March 18, 2024 -- Tuesday's City Council agenda is packed with Councilmember items supposedly curbed by updated procedures, with rival items addressing reparations for a City owned property near the beach.

The Council is scheduled to take up eight non-routine discussion items at the end of the meeting -- ranging from noise ordinance changes to a Black family's efforts to regain a piece of Civic Center land.

Two separate items were placed by rival Council factions related to the property at 1811 Ocean Avenue the City took by eminent domain in 1958 from Black entrepreneur Silas White, who planned to build the Ebony Beach Club on the site.

The site, according to maps of the property, currently is occupied by surface parking spaces at the northwest end of the Viceroy Hotel property at the corner of Pico Boulevard and Ocean Avenue that iis owned by the City.

A discussion item placed on the agenda by the three Council members backed by Santa Monicans for Renters' Rights (SMRR) requests staff to recommend steps the City "should take to repair past harm" to White and his descendants.

*Dataset entries:*
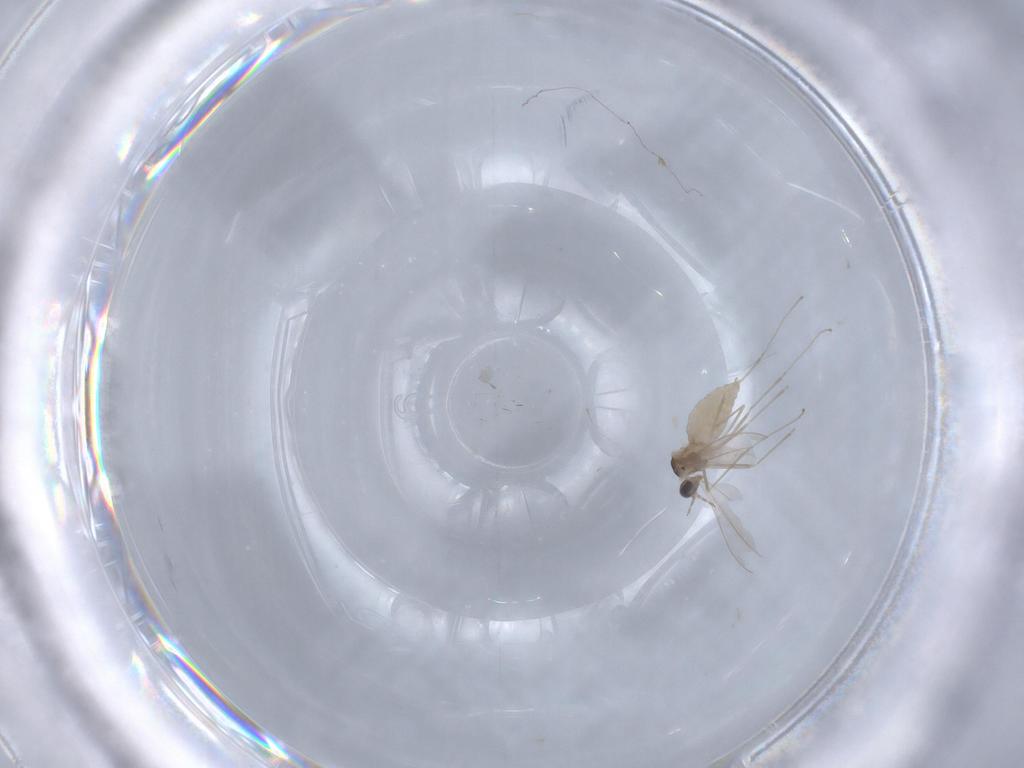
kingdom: Animalia
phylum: Arthropoda
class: Insecta
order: Diptera
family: Cecidomyiidae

*Set of tasks:*
a) Could you reproduce verbatim the part of the City Council agenda article that opens with the words containing "The Council is" and closes with "Civic Center land."?
b) How would you render this sentence from the City Council agenda article in Spanish: "The Council is scheduled to take up eight non-routine discussion items at the end of the meeting -- ranging from noise ordinance changes to a Black family's efforts to regain a piece of Civic Center land."

*List of solutions:*
a)
The Council is scheduled to take up eight non-routine discussion items at the end of the meeting -- ranging from noise ordinance changes to a Black family's efforts to regain a piece of Civic Center land.

b) Está previsto que el Concejo aborde ocho asuntos de discusión no rutinarios al final de la reunión, que van desde cambios en la ordenanza sobre ruido hasta los esfuerzos de una familia negra por recuperar un terreno del Civic Center.